When the deadline approached for a convention appearance, I used my business card software (Business Card Composer) to print out some custom business cards for my books, and I've been quite pleased with the results.

Once I've added the cover image, there's not a whole lot of space left, so I've settled on a couple of URL's, my own webstore and an Amazon link, plus a two line blurb.  Because of the way the software lets me print multiple cards on one Avery 8879 pre-cut sheet, I tend to make up about five or six different blurbs for each title.  The end result is a stack of clean edged glossy image cards with a variety of cute sayings.  I hand these out at my book signing table, or distribute on the freebe tables at cons.  Occasionally, a younger one with no money for books will get me to autograph the card.  

At various cons, I have used them as discount coupons for cheaper books, or urged people to collect the whole set.  By having variety in my handouts, it works well with my business model.  I intend to keep the books on sale.  Yes, there's the latest and greatest book at any one time, but I'm just as pleased when you buy one of the older titles.  And when I run low of any title's cards, I just load some more Avery 8879 sheets into the printer and add some more.

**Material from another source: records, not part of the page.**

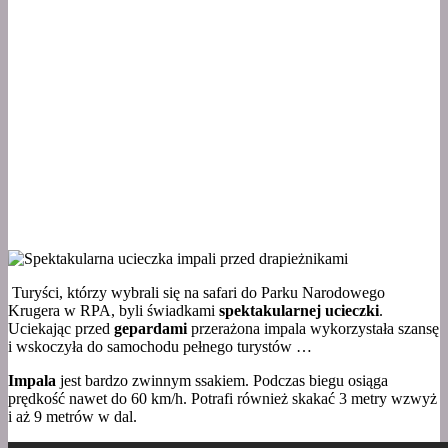
Turyści, którzy wybrali się na safari do Parku Narodowego
Krugera w RPA, byli świadkami
spektakularnej ucieczki
.
Uciekając przed
gepardami
przerażona impala wykorzystała szansę
i wskoczyła do samochodu pełnego turystów …
Impala
jest bardzo zwinnym ssakiem. Podczas biegu osiąga
prędkość nawet do 60 km/h. Potrafi również skakać 3 metry wzwyż
i aż 9 metrów w dal.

It may be that I never go the traditional bookmarks and postcard route.  These smaller cards work just fine as bookmarks and they're just the right size for people to collect with their other business cards.  Next time we meet, collect the whole set.

Saturday, November 13, 2010

Meet the Artist: Wes Hartman

Early in my publishing efforts, I realized I needed good cover art for my novels.  So, I sent out a call to everyone I knew asking for help.  Scott Cupp, replied with an email pointing me to his nephew Wes Hartman and shortly we began exchanging email.  Wes is with Antarctic Press in San Antonio.  His first effort was the cover for Emperor Dad, and then Lighter Than Air, Falling Bakward, and Golden Girl.  I'll probably have him do the cover for the upcoming Bearing Northeast as well.

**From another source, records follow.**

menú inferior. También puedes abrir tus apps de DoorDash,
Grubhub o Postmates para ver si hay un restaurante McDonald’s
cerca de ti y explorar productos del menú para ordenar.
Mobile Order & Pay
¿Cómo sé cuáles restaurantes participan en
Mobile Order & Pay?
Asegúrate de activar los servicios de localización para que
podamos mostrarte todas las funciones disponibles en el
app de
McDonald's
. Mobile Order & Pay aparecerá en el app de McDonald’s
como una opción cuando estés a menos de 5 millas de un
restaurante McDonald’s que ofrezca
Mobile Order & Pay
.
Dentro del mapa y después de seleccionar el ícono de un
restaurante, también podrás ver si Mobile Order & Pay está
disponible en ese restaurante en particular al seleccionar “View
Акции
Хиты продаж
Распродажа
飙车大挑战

So after four covers, and numerous emails over the course of the past three years, I was hoping that I'd get to finally meet the guy.  I follow the company's twitter stream and sure enough, it mentioned that Wes was likely to be here for the Austin Comic Con.

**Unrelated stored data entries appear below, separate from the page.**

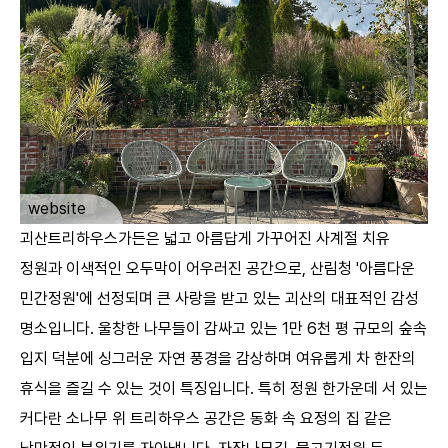
ㅤ
website
괴산트리하우스가든은 넓고 아름답게 가꾸어진 사계절 치유
정원과 이색적인 오두막이 어우러진 공간으로, 산림청 '아름다운
민간정원'에 선정되며 큰 사랑을 받고 있는 괴산의 대표적인 감성
명소입니다. 울창한 나무들이 감싸고 있는 1만 6천 평 규모의 숲속
입지 덕분에 싱그러운 자연 풍경을 감상하며 여유롭게 차 한잔의
휴식을 즐길 수 있는 것이 특징입니다. 특히 정원 한가운데 서 있는
커다란 소나무 위 트리하우스 공간은 동화 속 요정의 집 같은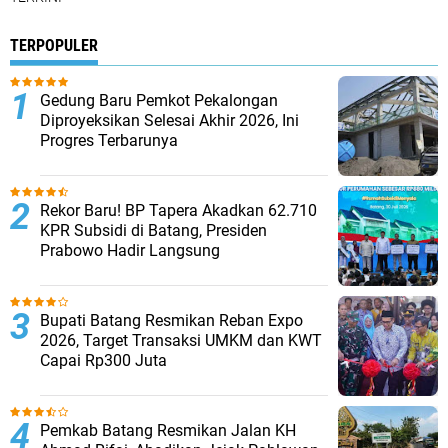
TERPOPULER
Gedung Baru Pemkot Pekalongan
Diproyeksikan Selesai Akhir 2026, Ini
Progres Terbarunya
Rekor Baru! BP Tapera Akadkan 62.710
KPR Subsidi di Batang, Presiden
Prabowo Hadir Langsung
Bupati Batang Resmikan Reban Expo
2026, Target Transaksi UMKM dan KWT
Capai Rp300 Juta
Pemkab Batang Resmikan Jalan KH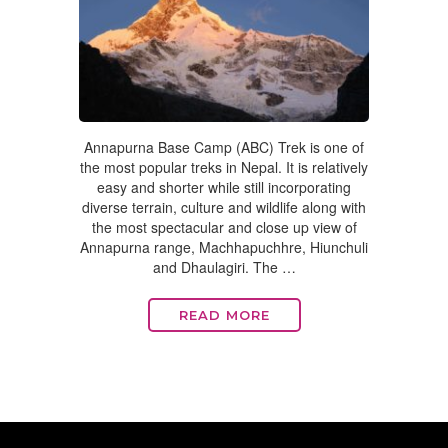
Annapurna Base Camp (ABC) Trek is one of
the most popular treks in Nepal. It is relatively
easy and shorter while still incorporating
diverse terrain, culture and wildlife along with
the most spectacular and close up view of
Annapurna range, Machhapuchhre, Hiunchuli
and Dhaulagiri. The …
READ MORE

We shook hands and I got to see what he looked like.  (I also picked up an autographed copy of his Sky Sharks.)  If you get a chance, drop by his booth #503 and meet him yourself while he's here in town.

Monday, November 01, 2010

Contest: Autographed Ebooks

The instant I saw the HP USB thumb drive with a built in label, I knew I had to have one.  Why?  To give out autographed ebooks of course!  I had seen articles about various hacks that allow authors/publishers to distribute ebooks with custom cover art, but it seemed a bit too labor intensive, both for me and the end user.  But this gets back to the original.  The USB thumb drive is the package, just like the paper book.  So the package gets the autograph and the content is the same.  The content?  How about every ebook I've ever published?  Eight novels and one short story collection, in ePub, mobi/kindle, and PDF formats?

Okay, now I have a prize for a contest.  What should I do for the entries?  In this case, a month long contest for November 2010, I'll have people fill out a "Getting To Know You" form that will help me schedule new book signings and conventions.

So here are the rules.  Go to the Getting To Know You form. Enter your name and email and your ideas about what I should be doing to promote my books.  I'll feed all the email addressed into a randomizer and choose one and at the end of the month, I'll email the winner for a postal address to mail the prize.  Simple enough?  If it works out okay, I'll likely do it again sometime.